Tokonoma in a Japanese tea hut

 

Gong Fu Cha Vs. Chanoyu Flower Arrangements

We can see flower arrangements both in Chanoyu (Japanese tea ceremony) and Gong Fu Cha (Chinese tea ceremony). While you will always see chabana during chanoyu, when it comes to gongfu cha, it is more so up to the tea master themselves whether or not they wish to include flowers in the tea ritual. 

The proceedings of the Japanese tea ceremony happen in a specially dedicated tea room or tea hut. In this room, there is a specially reserved space for the tea master, the guests, and the tokonoma, which is a specially designated area for displaying seasonal and thematic elements for the tea gathering. For example, hanging scrolls and the chabana flower arrangement. 

 

gong fu cha

Gong fu cha

 

On the other hand, during the Chinese tea ceremony, it is common for all guests and the tea master to sit around one big tea table - the cha ban. All elements which the master intends to use for the gong fu tea ceremony will be placed on the tea table. If they choose to include a flower arrangement, it will usually be quite simple as to not get in the way of all the tea utensils. 
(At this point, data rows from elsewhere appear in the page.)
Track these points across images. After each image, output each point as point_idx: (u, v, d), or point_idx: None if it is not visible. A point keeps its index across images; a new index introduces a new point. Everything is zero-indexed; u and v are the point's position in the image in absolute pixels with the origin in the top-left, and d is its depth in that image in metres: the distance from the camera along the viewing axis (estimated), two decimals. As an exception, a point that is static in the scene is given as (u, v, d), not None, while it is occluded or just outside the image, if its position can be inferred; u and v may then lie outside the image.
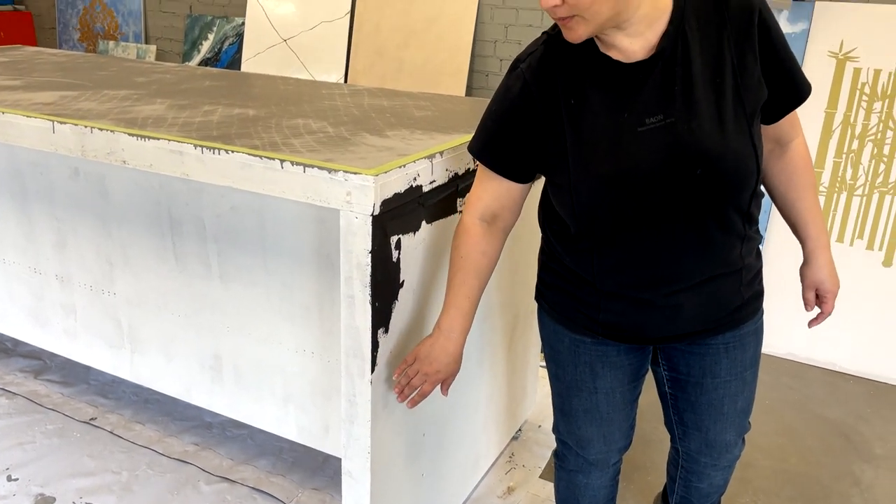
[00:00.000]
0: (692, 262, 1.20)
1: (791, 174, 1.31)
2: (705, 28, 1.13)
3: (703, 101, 1.11)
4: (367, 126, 1.65)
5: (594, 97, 1.15)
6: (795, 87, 1.21)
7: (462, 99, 2.15)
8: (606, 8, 1.06)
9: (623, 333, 1.30)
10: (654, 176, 1.13)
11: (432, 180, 1.40)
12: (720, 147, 1.11)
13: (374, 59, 3.84)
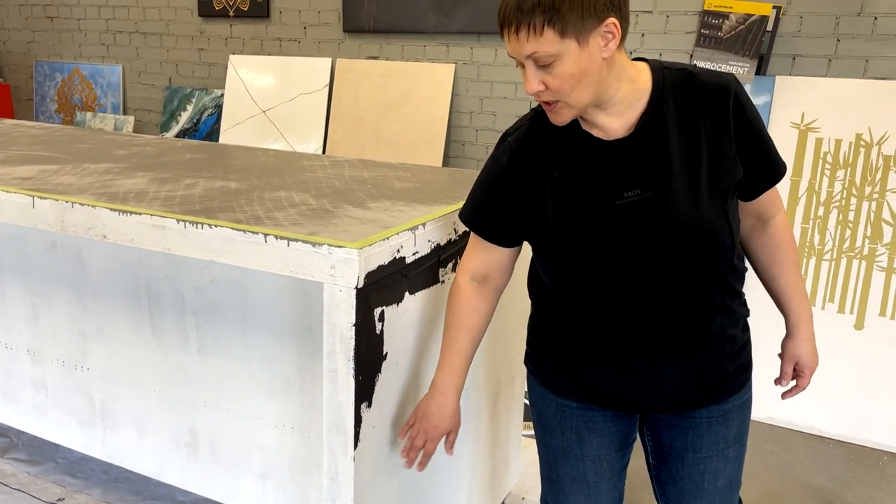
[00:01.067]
0: (671, 332, 1.23)
1: (773, 250, 1.34)
2: (682, 108, 1.18)
3: (678, 178, 1.16)
4: (350, 198, 1.67)
5: (576, 171, 1.21)
6: (771, 166, 1.25)
7: (441, 170, 2.19)
8: (587, 94, 1.13)
9: (607, 399, 1.32)
10: (630, 247, 1.18)
11: (415, 251, 1.42)
12: (694, 221, 1.16)
13: (353, 129, 3.91)
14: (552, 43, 1.09)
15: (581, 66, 1.11)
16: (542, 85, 1.13)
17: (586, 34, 1.09)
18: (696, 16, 3.12)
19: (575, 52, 1.10)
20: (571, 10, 1.08)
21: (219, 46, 4.37)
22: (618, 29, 1.11)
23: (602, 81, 1.14)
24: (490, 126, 3.69)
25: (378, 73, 3.85)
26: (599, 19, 1.10)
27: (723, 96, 1.18)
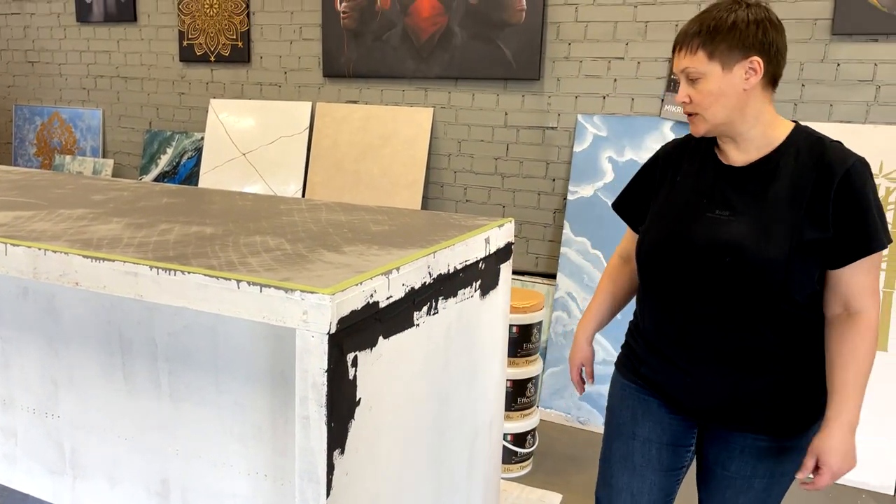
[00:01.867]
0: (710, 340, 1.43)
1: (842, 343, 1.37)
2: (800, 166, 1.37)
3: (762, 213, 1.37)
4: (325, 242, 1.68)
5: (692, 180, 1.48)
6: (861, 238, 1.33)
7: (418, 213, 2.22)
8: (721, 114, 1.38)
9: (658, 389, 1.54)
10: (696, 251, 1.42)
11: (389, 296, 1.42)
12: (752, 245, 1.36)
13: (333, 171, 3.95)
14: (701, 62, 1.36)
15: (720, 88, 1.36)
16: (688, 98, 1.40)
17: (731, 63, 1.35)
18: (666, 62, 3.21)
19: (718, 74, 1.35)
20: (723, 41, 1.34)
21: (199, 91, 4.41)
22: (761, 67, 1.35)
23: (737, 109, 1.37)
24: (468, 168, 3.74)
25: (357, 117, 3.91)
26: (745, 55, 1.34)
27: (836, 169, 1.34)
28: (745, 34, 1.34)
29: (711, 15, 1.38)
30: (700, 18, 1.40)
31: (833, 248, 1.34)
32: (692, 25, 1.39)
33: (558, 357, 3.34)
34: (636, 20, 3.24)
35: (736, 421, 1.45)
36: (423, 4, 3.64)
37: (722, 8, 1.39)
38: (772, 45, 1.36)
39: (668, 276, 1.46)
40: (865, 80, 2.89)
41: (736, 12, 1.36)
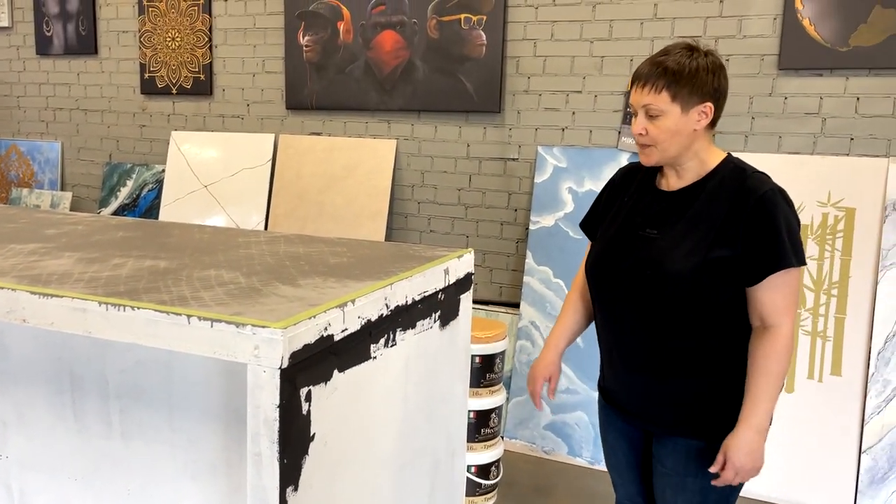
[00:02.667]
0: (634, 347, 1.59)
1: (757, 354, 1.52)
2: (722, 191, 1.53)
3: (682, 232, 1.53)
4: (281, 275, 1.67)
5: (634, 203, 1.66)
6: (769, 255, 1.47)
7: (379, 244, 2.21)
8: (674, 149, 1.54)
9: (612, 399, 1.71)
10: (625, 266, 1.59)
11: (344, 329, 1.42)
12: (668, 261, 1.52)
13: (296, 202, 3.94)
14: (664, 101, 1.51)
15: (677, 127, 1.51)
16: (645, 130, 1.54)
17: (689, 106, 1.51)
18: (622, 96, 3.29)
19: (676, 115, 1.51)
20: (686, 86, 1.50)
21: (161, 123, 4.38)
22: (711, 112, 1.53)
23: (686, 146, 1.54)
24: (431, 199, 3.76)
25: (321, 148, 3.92)
26: (702, 100, 1.51)
27: (751, 194, 1.49)
28: (704, 81, 1.50)
29: (675, 59, 1.52)
30: (663, 61, 1.52)
31: (744, 265, 1.48)
32: (656, 66, 1.51)
33: (522, 387, 3.34)
34: (592, 55, 3.33)
35: (665, 424, 1.60)
36: (386, 38, 3.69)
37: (682, 54, 1.53)
38: (721, 93, 1.54)
39: (606, 289, 1.64)
40: (812, 112, 3.00)
41: (697, 60, 1.51)
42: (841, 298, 2.81)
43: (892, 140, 2.90)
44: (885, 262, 2.76)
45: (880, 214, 2.81)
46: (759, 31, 3.03)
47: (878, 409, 2.70)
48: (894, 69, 2.85)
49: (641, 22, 3.21)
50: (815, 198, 2.90)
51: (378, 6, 3.68)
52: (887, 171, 2.83)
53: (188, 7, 4.19)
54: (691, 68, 1.50)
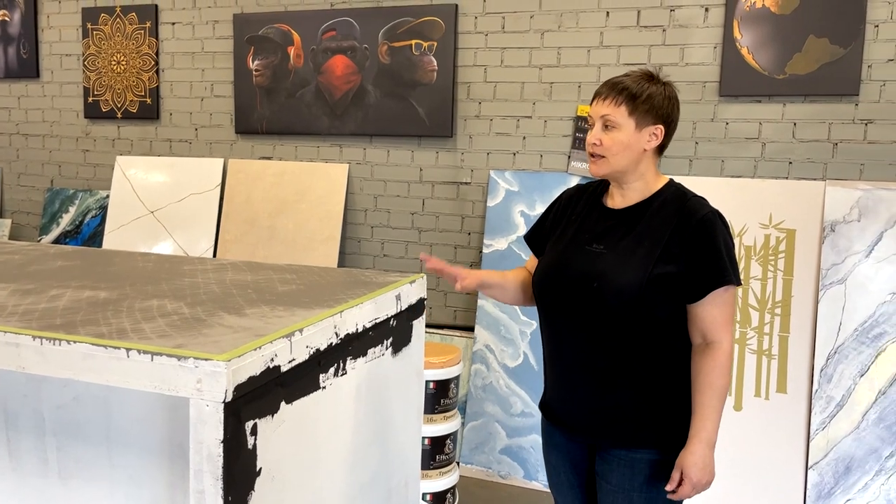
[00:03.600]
0: (578, 359, 1.63)
1: (700, 371, 1.59)
2: (664, 213, 1.61)
3: (628, 248, 1.60)
4: (226, 304, 1.63)
5: (581, 220, 1.71)
6: (709, 273, 1.55)
7: (331, 270, 2.19)
8: (622, 163, 1.62)
9: (553, 415, 1.73)
10: (572, 278, 1.64)
11: (291, 359, 1.39)
12: (614, 275, 1.58)
13: (246, 228, 3.88)
14: (622, 115, 1.60)
15: (629, 141, 1.60)
16: (599, 141, 1.61)
17: (643, 124, 1.60)
18: (571, 121, 3.35)
19: (631, 129, 1.60)
20: (643, 104, 1.59)
21: (105, 147, 4.28)
22: (661, 135, 1.62)
23: (634, 162, 1.61)
24: (385, 223, 3.75)
25: (271, 173, 3.87)
26: (654, 122, 1.61)
27: (691, 217, 1.57)
28: (660, 105, 1.61)
29: (635, 80, 1.63)
30: (624, 80, 1.64)
31: (685, 282, 1.55)
32: (618, 84, 1.63)
33: (478, 411, 3.33)
34: (542, 81, 3.38)
35: (609, 438, 1.63)
36: (337, 63, 3.69)
37: (643, 77, 1.64)
38: (672, 121, 1.64)
39: (552, 300, 1.68)
40: (752, 137, 3.10)
41: (656, 85, 1.63)
42: (784, 317, 2.89)
43: (827, 163, 3.01)
44: (824, 282, 2.86)
45: (819, 235, 2.91)
46: (701, 60, 3.13)
47: (823, 425, 2.77)
48: (828, 96, 2.98)
49: (588, 49, 3.29)
50: (757, 220, 2.99)
51: (329, 31, 3.69)
52: (824, 194, 2.94)
53: (134, 31, 4.12)
54: (650, 92, 1.61)
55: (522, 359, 3.30)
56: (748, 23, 3.03)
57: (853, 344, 2.79)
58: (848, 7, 2.89)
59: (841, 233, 2.87)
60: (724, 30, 3.07)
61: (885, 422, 2.71)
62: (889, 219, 2.82)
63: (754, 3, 3.01)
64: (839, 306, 2.83)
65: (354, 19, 3.63)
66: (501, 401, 3.29)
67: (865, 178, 2.97)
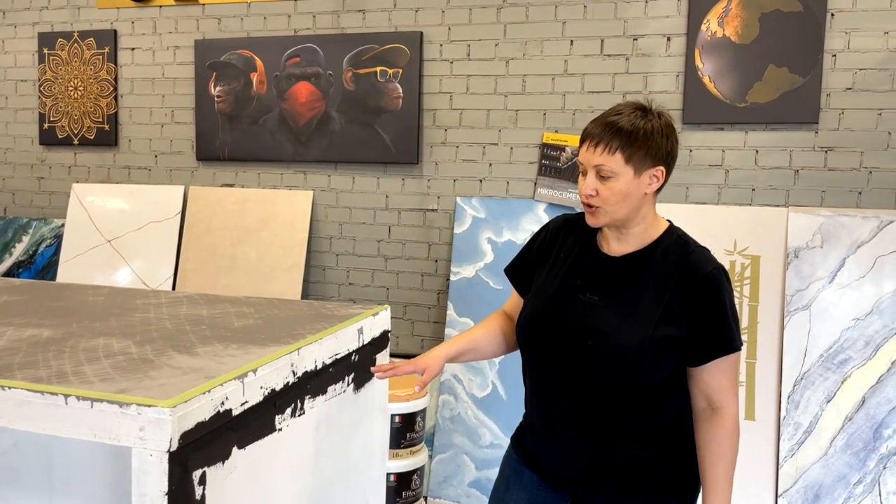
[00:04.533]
0: (572, 416, 1.51)
1: (710, 440, 1.48)
2: (666, 266, 1.48)
3: (627, 303, 1.47)
4: (178, 342, 1.56)
5: (571, 261, 1.57)
6: (716, 340, 1.44)
7: (291, 303, 2.12)
8: (623, 212, 1.47)
9: (533, 462, 1.61)
10: (563, 331, 1.50)
11: (244, 402, 1.32)
12: (614, 334, 1.45)
13: (206, 256, 3.78)
14: (618, 163, 1.43)
15: (628, 189, 1.44)
16: (595, 192, 1.46)
17: (642, 169, 1.44)
18: (537, 148, 3.35)
19: (629, 177, 1.43)
20: (640, 148, 1.43)
21: (61, 175, 4.16)
22: (663, 176, 1.47)
23: (635, 209, 1.47)
24: (350, 251, 3.69)
25: (233, 200, 3.79)
26: (654, 164, 1.45)
27: (695, 274, 1.45)
28: (658, 145, 1.44)
29: (629, 120, 1.44)
30: (616, 121, 1.44)
31: (689, 347, 1.45)
32: (610, 126, 1.44)
33: (446, 443, 3.26)
34: (507, 108, 3.38)
35: (596, 492, 1.53)
36: (301, 90, 3.64)
37: (636, 114, 1.45)
38: (673, 157, 1.50)
39: (540, 350, 1.55)
40: (715, 164, 3.13)
41: (651, 122, 1.45)
42: (751, 343, 2.89)
43: (790, 190, 3.04)
44: (789, 308, 2.87)
45: (783, 261, 2.93)
46: (664, 87, 3.16)
47: (792, 452, 2.77)
48: (788, 124, 3.02)
49: (553, 77, 3.30)
50: (722, 246, 3.00)
51: (293, 58, 3.65)
52: (787, 220, 2.96)
53: (92, 56, 4.03)
54: (646, 130, 1.43)
55: (491, 388, 3.25)
56: (709, 52, 3.07)
57: (819, 370, 2.80)
58: (806, 37, 2.94)
59: (804, 259, 2.89)
60: (686, 58, 3.10)
61: (852, 448, 2.71)
62: (851, 245, 2.85)
63: (715, 32, 3.05)
64: (804, 332, 2.84)
65: (319, 46, 3.60)
66: (470, 432, 3.23)
67: (827, 204, 3.00)
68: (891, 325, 2.76)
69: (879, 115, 2.93)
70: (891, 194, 2.94)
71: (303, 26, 3.66)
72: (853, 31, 2.92)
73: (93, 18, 4.05)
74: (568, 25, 3.26)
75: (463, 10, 3.39)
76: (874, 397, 2.73)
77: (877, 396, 2.73)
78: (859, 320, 2.79)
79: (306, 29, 3.65)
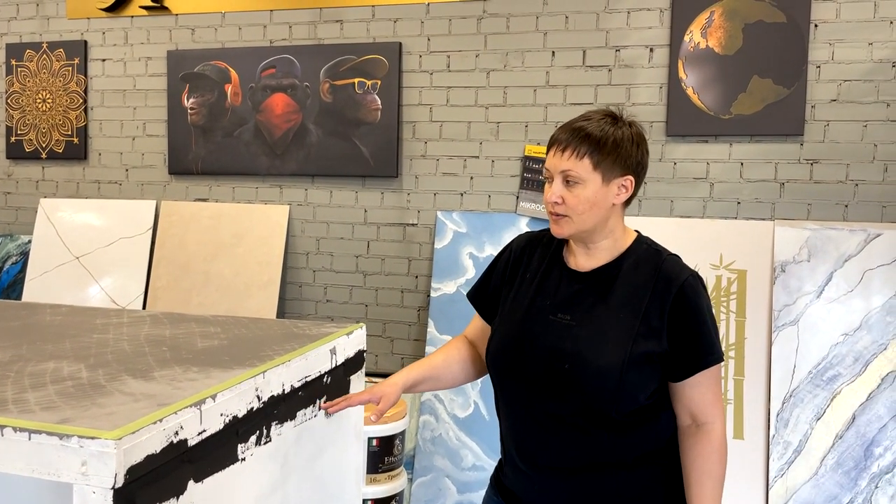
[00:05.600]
0: (551, 447, 1.41)
1: (695, 457, 1.39)
2: (638, 277, 1.40)
3: (601, 320, 1.38)
4: (134, 366, 1.45)
5: (540, 280, 1.47)
6: (696, 353, 1.36)
7: (262, 322, 2.01)
8: (590, 221, 1.39)
9: (510, 496, 1.51)
10: (537, 355, 1.41)
11: (202, 430, 1.21)
12: (591, 356, 1.36)
13: (179, 273, 3.65)
14: (586, 169, 1.36)
15: (596, 198, 1.37)
16: (561, 199, 1.38)
17: (610, 177, 1.38)
18: (519, 161, 3.28)
19: (597, 185, 1.37)
20: (609, 154, 1.37)
21: (28, 189, 4.02)
22: (631, 186, 1.40)
23: (602, 220, 1.40)
24: (328, 266, 3.58)
25: (207, 215, 3.68)
26: (623, 173, 1.39)
27: (670, 284, 1.37)
28: (628, 153, 1.39)
29: (598, 126, 1.39)
30: (585, 126, 1.39)
31: (670, 362, 1.37)
32: (578, 131, 1.38)
33: (427, 465, 3.15)
34: (488, 120, 3.31)
35: None
36: (277, 102, 3.55)
37: (606, 121, 1.40)
38: (643, 167, 1.44)
39: (514, 379, 1.46)
40: (700, 177, 3.08)
41: (621, 129, 1.40)
42: (738, 360, 2.82)
43: (775, 203, 3.00)
44: (777, 323, 2.81)
45: (770, 276, 2.87)
46: (647, 99, 3.11)
47: (782, 472, 2.69)
48: (773, 136, 2.98)
49: (535, 89, 3.24)
50: (708, 260, 2.94)
51: (268, 69, 3.56)
52: (773, 234, 2.91)
53: (62, 67, 3.91)
54: (616, 137, 1.38)
55: (473, 408, 3.15)
56: (692, 63, 3.03)
57: (808, 387, 2.73)
58: (790, 48, 2.91)
59: (791, 273, 2.84)
60: (670, 70, 3.06)
61: (843, 467, 2.64)
62: (838, 259, 2.80)
63: (698, 43, 3.01)
64: (793, 348, 2.77)
65: (295, 57, 3.51)
66: (451, 454, 3.12)
67: (813, 217, 2.96)
68: (880, 340, 2.70)
69: (865, 126, 2.90)
70: (877, 207, 2.90)
71: (279, 37, 3.57)
72: (837, 42, 2.89)
73: (63, 29, 3.94)
74: (549, 36, 3.20)
75: (443, 21, 3.33)
76: (864, 414, 2.67)
77: (867, 414, 2.66)
78: (848, 335, 2.73)
79: (282, 39, 3.57)
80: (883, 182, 2.89)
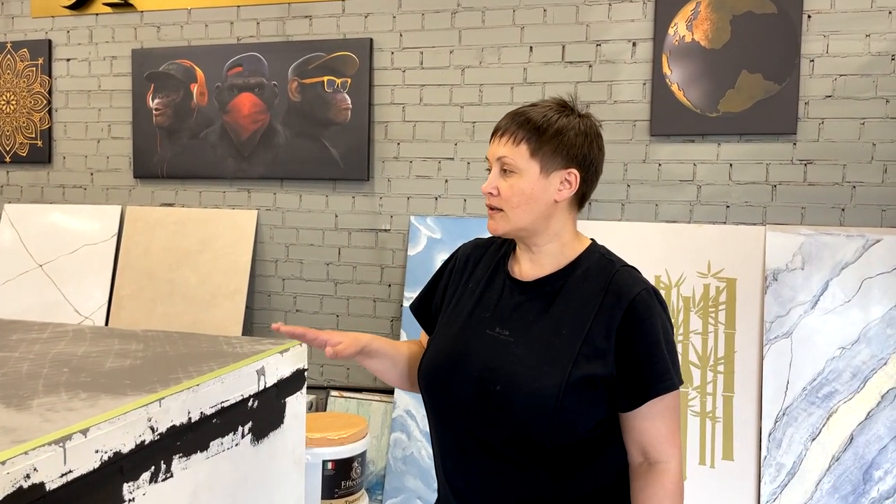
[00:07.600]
0: (485, 478, 1.26)
1: (645, 501, 1.20)
2: (587, 290, 1.24)
3: (542, 337, 1.23)
4: (16, 391, 1.27)
5: (482, 290, 1.33)
6: (646, 379, 1.18)
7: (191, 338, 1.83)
8: (526, 218, 1.25)
9: None
10: (469, 373, 1.26)
11: (66, 472, 1.03)
12: (528, 376, 1.20)
13: (144, 282, 3.49)
14: (522, 156, 1.23)
15: (533, 190, 1.23)
16: (496, 189, 1.25)
17: (550, 168, 1.23)
18: (495, 161, 3.10)
19: (535, 175, 1.23)
20: (549, 142, 1.23)
21: (-10, 194, 3.86)
22: (576, 181, 1.25)
23: (542, 217, 1.25)
24: (297, 275, 3.41)
25: (172, 221, 3.51)
26: (566, 165, 1.24)
27: (620, 298, 1.21)
28: (572, 142, 1.24)
29: (542, 112, 1.26)
30: (527, 111, 1.27)
31: (617, 388, 1.19)
32: (519, 116, 1.26)
33: (398, 486, 2.96)
34: (463, 120, 3.14)
35: None
36: (243, 101, 3.39)
37: (553, 108, 1.27)
38: (591, 163, 1.27)
39: (443, 400, 1.31)
40: (687, 179, 2.90)
41: (568, 117, 1.26)
42: (728, 375, 2.63)
43: (767, 207, 2.81)
44: (769, 336, 2.62)
45: (761, 285, 2.68)
46: (630, 97, 2.93)
47: (774, 496, 2.50)
48: (763, 135, 2.80)
49: (512, 87, 3.06)
50: (694, 268, 2.75)
51: (235, 67, 3.39)
52: (765, 239, 2.72)
53: (25, 67, 3.76)
54: (561, 125, 1.24)
55: (446, 425, 2.97)
56: (678, 58, 2.85)
57: (802, 405, 2.54)
58: (781, 41, 2.73)
59: (784, 282, 2.65)
60: (653, 65, 2.88)
61: (839, 492, 2.45)
62: (834, 266, 2.62)
63: (683, 36, 2.83)
64: (786, 362, 2.58)
65: (262, 54, 3.35)
66: (424, 474, 2.93)
67: (807, 221, 2.77)
68: (879, 354, 2.51)
69: (862, 124, 2.71)
70: (876, 211, 2.71)
71: (246, 34, 3.41)
72: (832, 34, 2.71)
73: (27, 28, 3.79)
74: (527, 31, 3.03)
75: (415, 15, 3.16)
76: (863, 434, 2.47)
77: (865, 434, 2.47)
78: (845, 349, 2.54)
79: (250, 36, 3.40)
80: (882, 184, 2.70)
We invite you to try to make your own chabana flower arrangement the next time you engage in a tea ritual. Even in light of the flower arrangement rules, just use your own judgement and have fun with it! Gradually, you will begin to feel the perfect balance between the chabana and the tea ceremony space. 

 

Nine Days of Drinking Tea With Lu Yu:

Nine days in the monk's mountain garden, 

The east fence covered in yellow chrysanthemum

Normally people all drowned in alcohol

Who knows the help of tea's perfume?

— Jiao Ran. Poet of the Tang Dynasty (618-907).